## SELECTED PASSAGE
◆ ◆ ◆ ◆ ◆ ◆ ◆

Object Detection using YOLO from PyImageSearch

Overview

Object Detection using YOLO from PyImageSearch

By applying object detection, you’ll not only be able to determine what is in an image, but also where a given object resides. We’ll start with a brief discussion of the YOLO object detector, including how the object detector works.

What is the YOLO object detector?

When it comes to deep learning-based object detection, there are three primary object detectors you’ll encounter:

  • R-CNN and their variants, including the original R-CNN, Fast R-CNN, and Faster R-CNN;

  • Single Shot Detector (SSDs);

  • YOLO.

R-CNNs are one of the first deep learning-based object detectors and are an example of a two-stage detector. In the first R-CNN publication, Rich feature hierarchies for accurate object detection and semantic segmentation, (2013), Girshick et al. proposed an object detector that required an algorithm such as Selective Search for Object Recognition (or equivalent) to propose candidate bounding boxes that could contain objects.

◆ ◆ ◆ ◆ ◆ ◆ ◆

## WRITTEN TASKS
1/ Give the rows below, starting at the beginning of the rows and ending at the line that contains "exposure: exposure 0.77", as a two-column CSV with the columns entry and settings. Use one CSV line per row, putting the row's text and its edit settings each in one quoted field with line breaks turned into spaces.
2/ Carry the YOLO object detection text further, picking up after its last sentence.

## Stored data entries
◆ ◆ ◆ ◆ ◆ ◆ ◆

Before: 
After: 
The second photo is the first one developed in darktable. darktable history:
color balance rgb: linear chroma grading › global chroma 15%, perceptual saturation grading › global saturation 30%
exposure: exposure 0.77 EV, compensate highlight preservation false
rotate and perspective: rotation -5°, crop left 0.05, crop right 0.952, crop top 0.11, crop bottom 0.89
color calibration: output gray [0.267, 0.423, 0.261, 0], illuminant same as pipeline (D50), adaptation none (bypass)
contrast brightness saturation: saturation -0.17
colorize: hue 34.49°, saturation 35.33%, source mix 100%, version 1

◆ ◆ ◆ ◆ ◆ ◆ ◆

## EXPECTED OUTPUTS
1/
entry,settings
"Before: After: The second photo is the first one developed in darktable. darktable history:","color balance rgb: linear chroma grading › global chroma 15%, perceptual saturation grading › global saturation 30% exposure: exposure 0.77 EV, compensate highlight preservation false"

2/
These regions were then passed into a CNN for classification, ultimately leading to one of the first deep learning-based object detectors. The problem with the standard R-CNN method was that it was painfully slow and not a complete end-to-end object detector. Girshick et al. published a second paper in 2015, entitled Fast R-CNN. The Fast R-CNN algorithm made considerable improvements to the original R-CNN, namely increasing accuracy and reducing the time it took to perform a forward pass; however, the model still relied on an external region proposal algorithm.

It wasn’t until Girshick et al.’s follow-up 2015 paper, Faster R-CNN: Towards Real-Time Object Detection with Region Proposal Networks, that R-CNNs became a true end-to-end deep learning object detector by removing the Selective Search requirement and instead relying on a Region Proposal Network (RPN) that is (1) fully convolutional and (2) can predict the object bounding boxes and objectness scores (i.e., a score quantifying how likely it is a region of an image may contain an image). The outputs of the RPNs are then passed into the R-CNN component for final classification and labeling.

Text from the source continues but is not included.